New York seemed to be a city made for celebrations, and Dakota Walker loved every moment of the holidays: from the shoulder-to-shoulder crowds breathlessly waiting for the lighting of the gigantic Christmas tree in Rockefeller Center, to the winter-themed department store windows displaying postmodern Santas, to—her favorite—the kickoff to a month of fun with that ruckus of a parade on Thanksgiving morning.

Dakota's grandmotherly friend Anita Lowenstein—who, nearing eighty, could text almost as well as some of her college classmates— had escorted Dakota to the parade when she was small. Last Thanksgiving morning, in a fit of nostalgia, the two of them bundled up in layers, chunky handmade cable-knits over cotton turtlenecks, and staked out a spot near Macy's just after sunrise to watch the river of floating cartoon characters and lip-synching pop stars and freezing but-giddy high-school marching bands flowing down Broadway. Just as it should be.

But what Dakota most enjoyed about the beginning of winter was the crispness of the air (that practically demanded the wearing of knits) and the way that tough New Yorkers—on the street, in elevators, in subways—were suddenly willing to risk a smile. To make a connection with a stranger. To finally see one another after strenuously avoiding eye contact all year.

The excuse—the expectation—to bake also played a large part in her personal delight. Crumbly, melty shortbread cookies and iced chocolate-orange scones and whipped French vanilla cream cakes and sugary butter tarts: November through December was about whipping and folding and blending and sampling. Though she'd spent only one semester at pastry school so far, Dakota was eager to try out the new techniques she'd learned.

Still, she hadn't stopped to consider how it might feel to roll out crust, to pare fruit, to make a meal, back in what was her childhood home, as she adjusted her bulging backpack, groceries in each hand, and climbed the steep stairs two floors up to Peri's efficient little apartment situated one floor above the yarn shop her mother had started long ago, the tiny shop—the shelves packed to bursting with yarns fuzzy, nubbly, itchy, and angel-soft, its walls a kaleidoscope of cocooning pastels and luxurious jewel shades—that Georgia Walker had willed to her only child and that Dakota had, finally, come to truly appreciate.



The white-painted cupboard door creaked loudly as she opened it, surprising not because of the unpleasant volume but because Dakota realized, in that moment, she had forgotten the quirks of this particular kitchen. At the same time, overflowing bundles of yarn spilled—burgundies and cobalts, wools and acrylics, lightweights and doubleknits—from the shelves, tumbled to the grocery bags she'd just set on the counter, and then bounced to the linoleum tile floor below. Almost as an afterthought, a tidy pile of plush plum cashmere dropped noiselessly through the air, just missing her head, and landed directly into the small stainless sink.
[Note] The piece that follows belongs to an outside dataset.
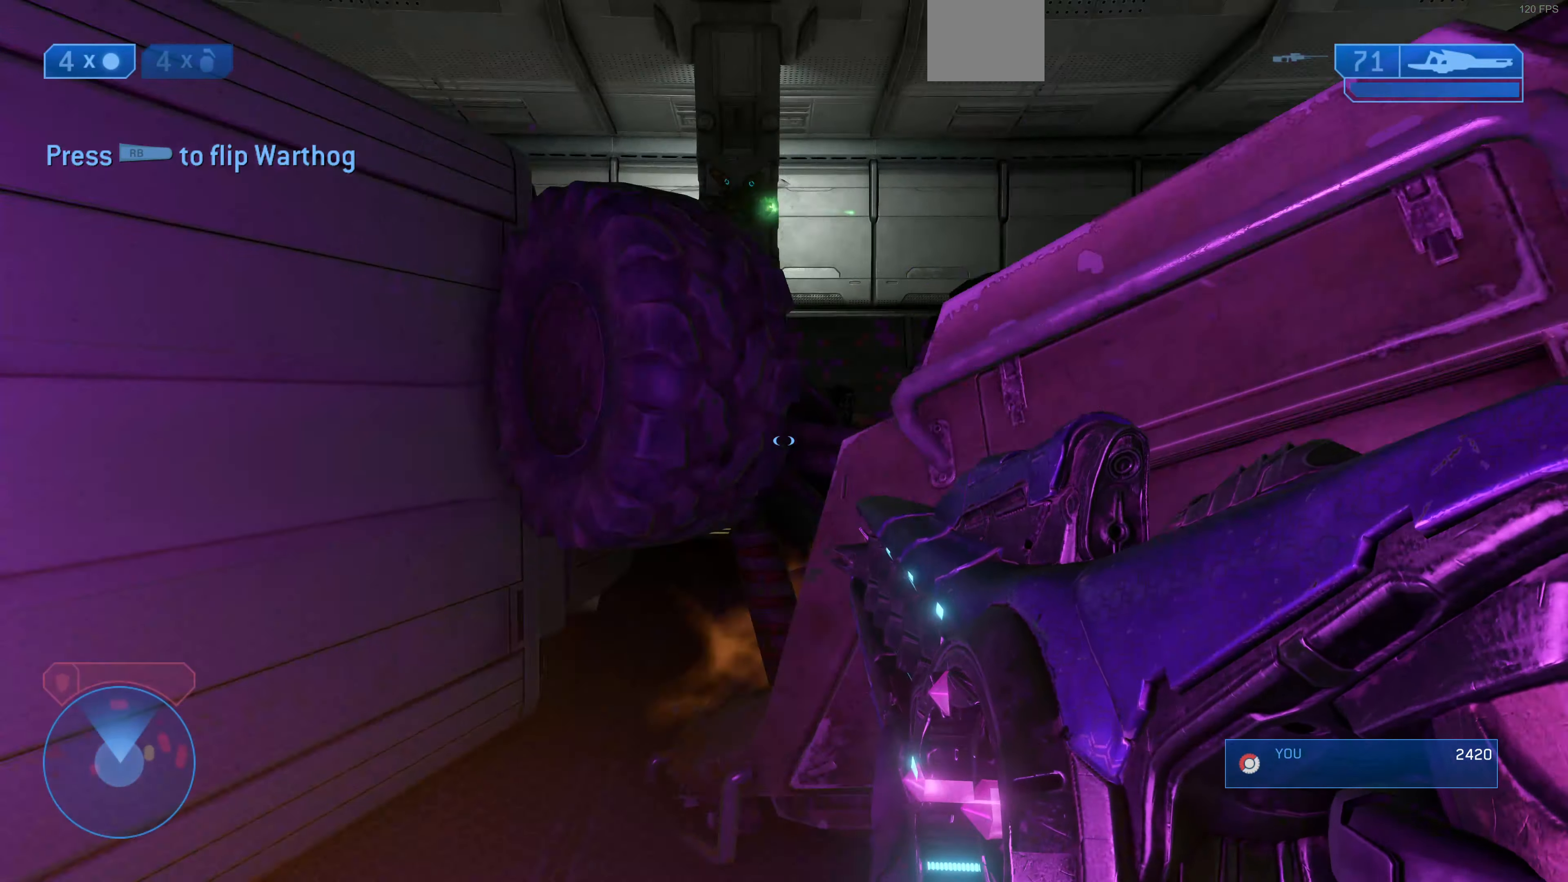
{"buttons": ["L3"], "left_stick": "up-left", "right_stick": "center", "events": [[200, "right_stick", "center"], [400, "right_stick", "right"], [500, "right_stick", "center"]]}
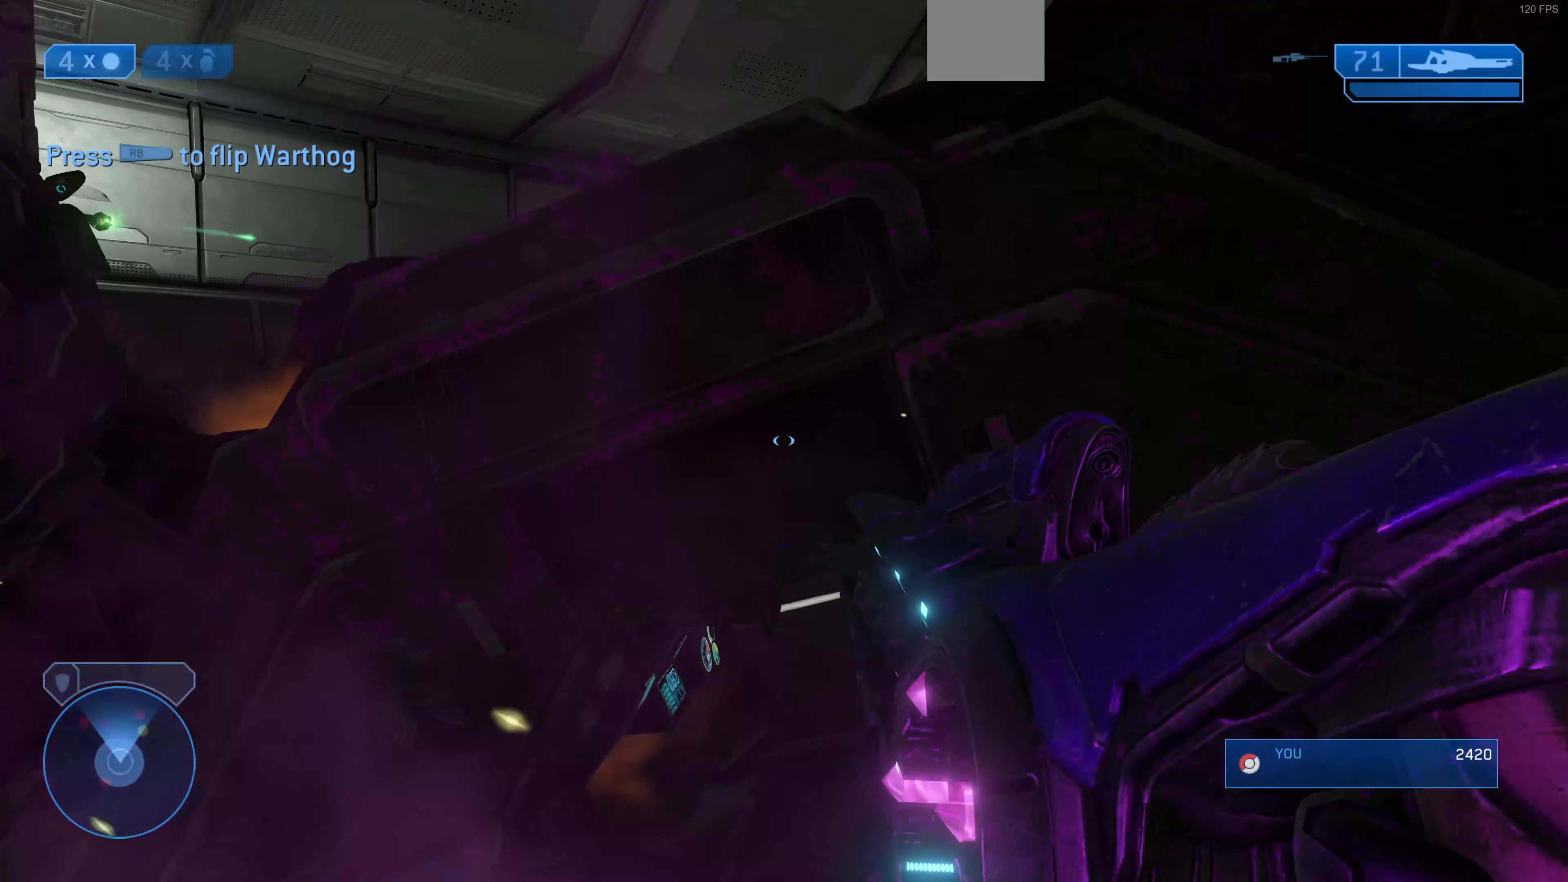
{"buttons": ["L3"], "left_stick": "center", "right_stick": "right", "events": [[367, "left_stick", "left"], [367, "right_stick", "right"], [500, "left_stick", "center"]]}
"This isn't a kitchen!" cried Dakota, reaching out her arms as widely as was possible in her heavyweight white winter coat, trying to hug yarn and food and prevent all of it from rolling off the edge. "It's a storage facility!"
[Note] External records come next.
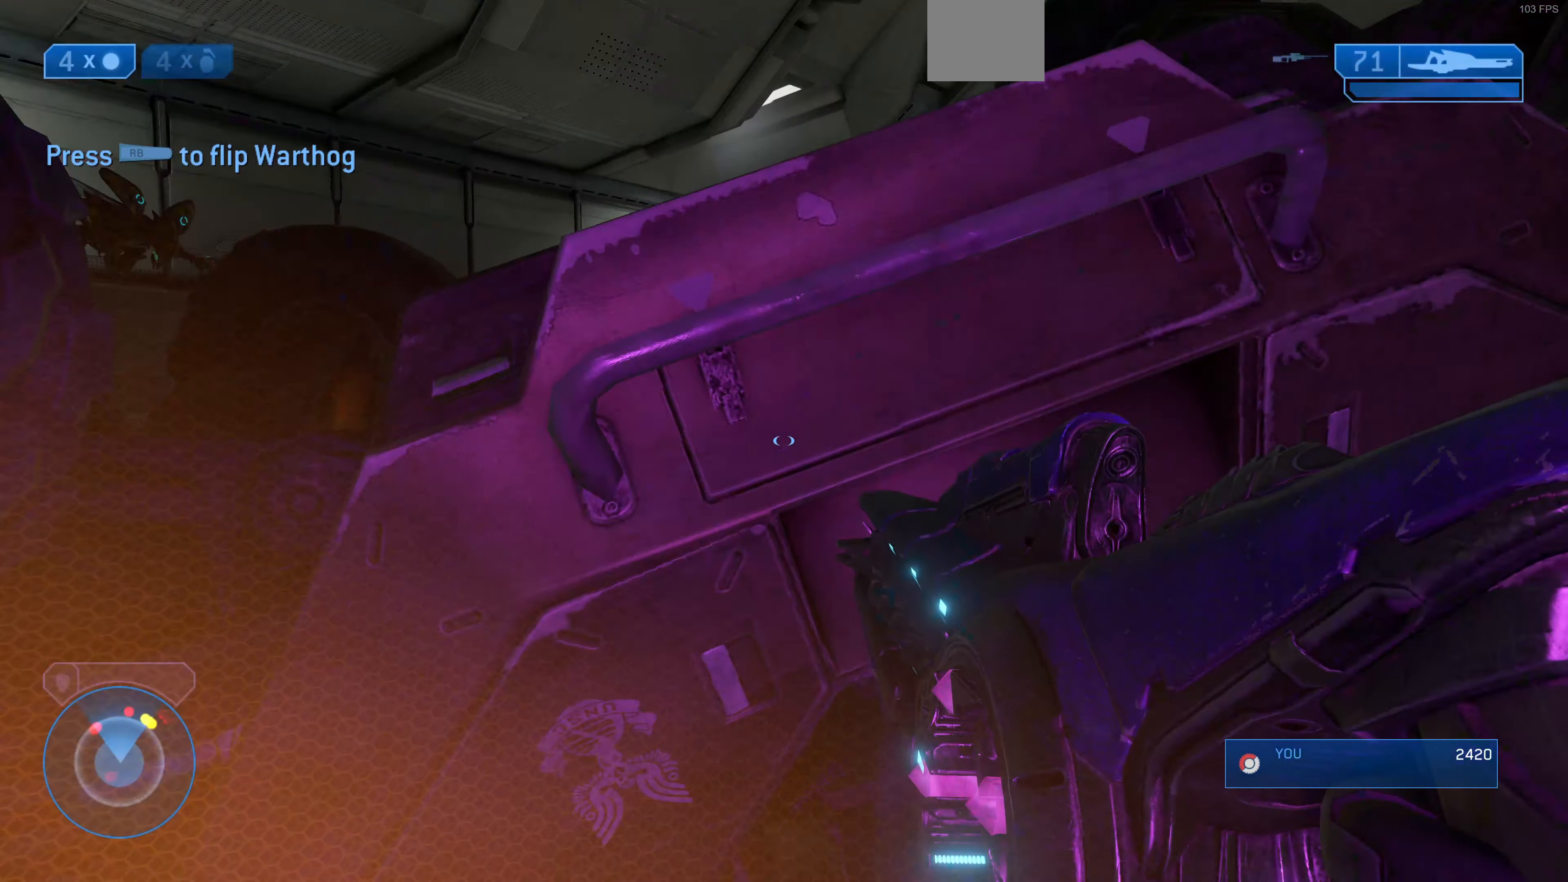
{"buttons": ["L3"], "left_stick": "left", "right_stick": "center", "events": [[67, "right_stick", "center"], [267, "left_stick", "left"]]}
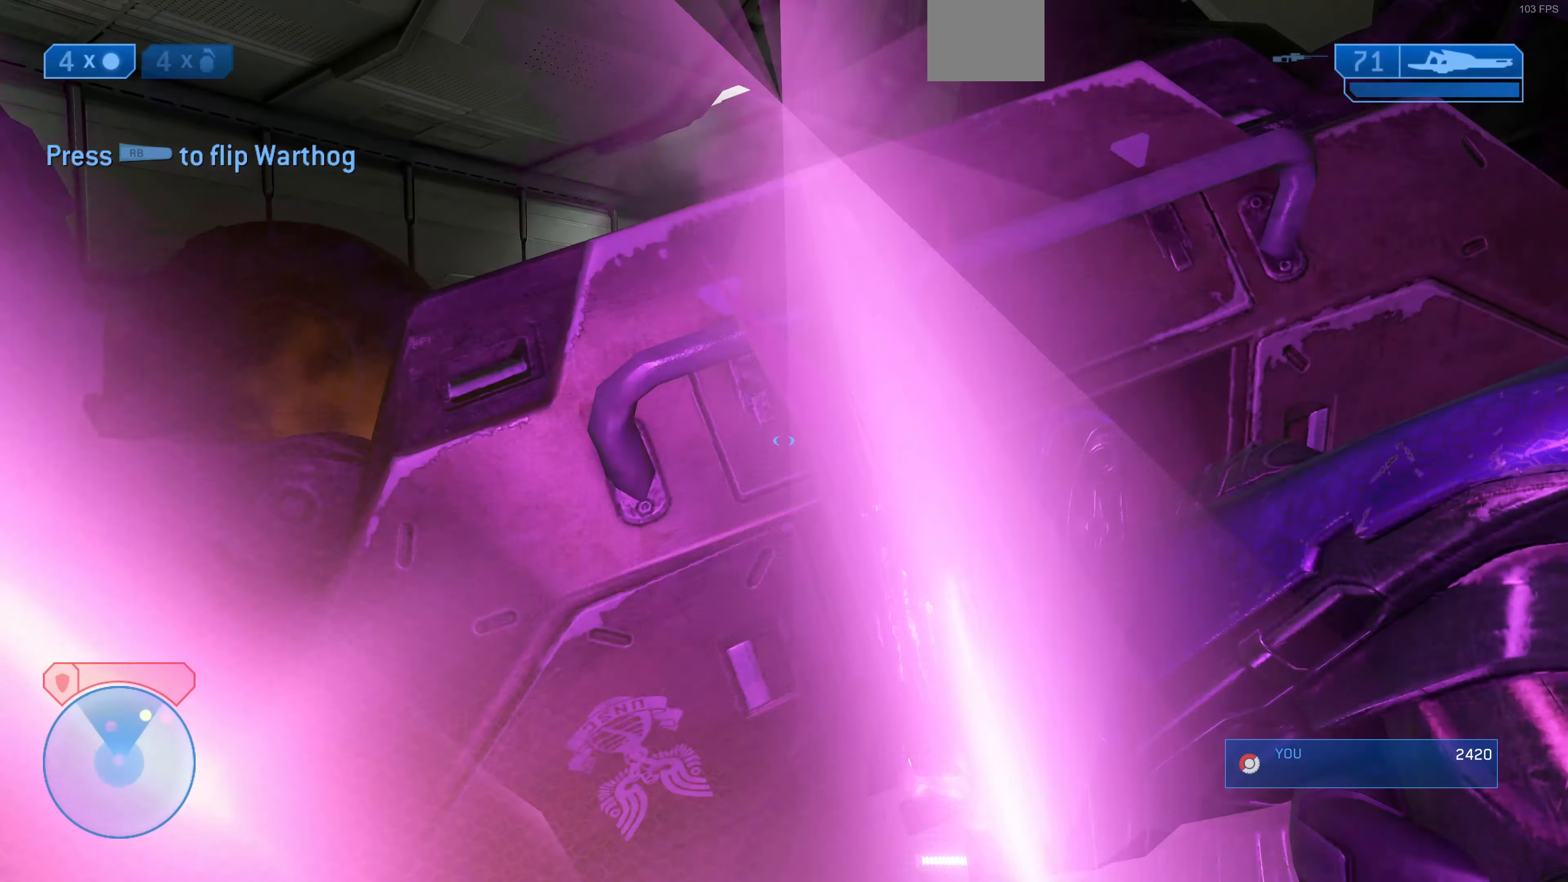
{"buttons": ["L3"], "left_stick": "left", "right_stick": "center", "events": []}
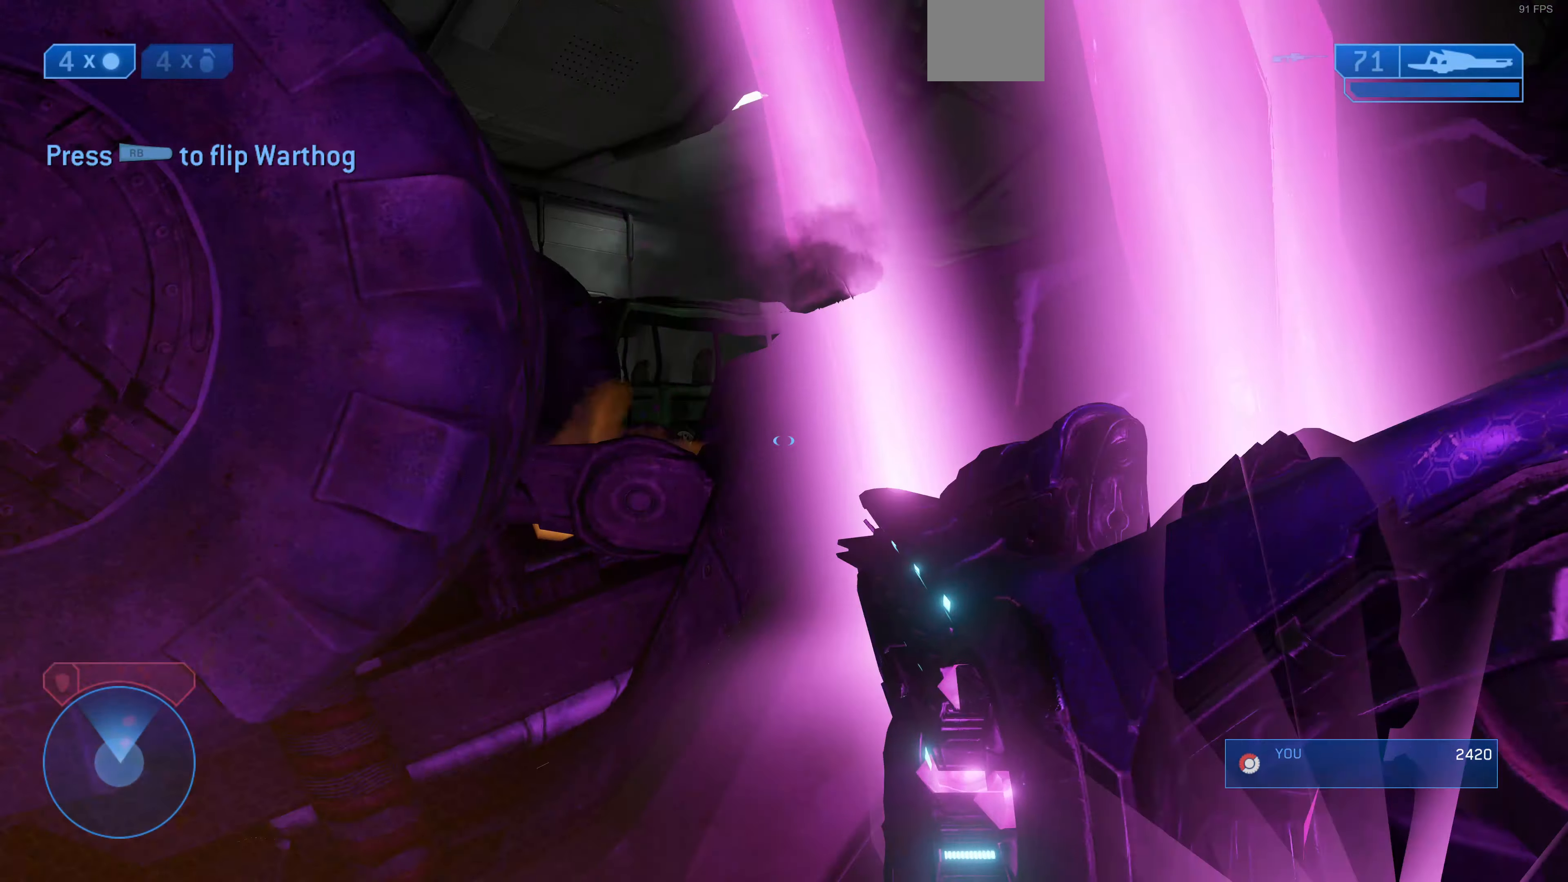
{"buttons": ["L3"], "left_stick": "center", "right_stick": "center", "events": [[367, "left_stick", "center"]]}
She hesitated. What she'd wanted was simply to find a bowl, something in which to pile up the apples she'd purchased, and she'd approached Peri's compact galley kitchen in the apartment above the Walker and Daughter yarn shop as if on automatic pilot. Distractedly running through a to-do list in her mind, Dakota lapsed into an old pattern and went directly to where her mother stored the dishes once upon a memory, back when the two Walkers lived in this same walk-up. And what did she find? Knitting needles of all sizes and woods stacked in the flatware drawer and oodles of yarn where the dishes ought to be, raining down from the cupboards. She wasn't sure she ought to risk a peek in the oven now that Peri lived here.

It had been a long time since she'd cooked in this location, making oatmeal, orange and blueberry muffins for her mother's friends, the founding members of the Friday Night Knitting Club.

"Seven years," marveled Dakota, her voice quiet though no one else was around. Seven years since she'd puttered around this kitchen after homework, smashing soft butter and sugar together as she contemplated what tidbits would go inside the week's cookies.




"Careful now," murmured Georgia, the shop ledger in front of her on the cramped kitchen table. "Maybe don't put in everything that's on the shelf. We went through two bags of coconut last week."

"Uh, those muffins were my best ever, Mom," said Dakota, prancing around in a victory dance on the worn linoleum. "The supreme moistness I've been searching for! You can't stand in the way of a chef."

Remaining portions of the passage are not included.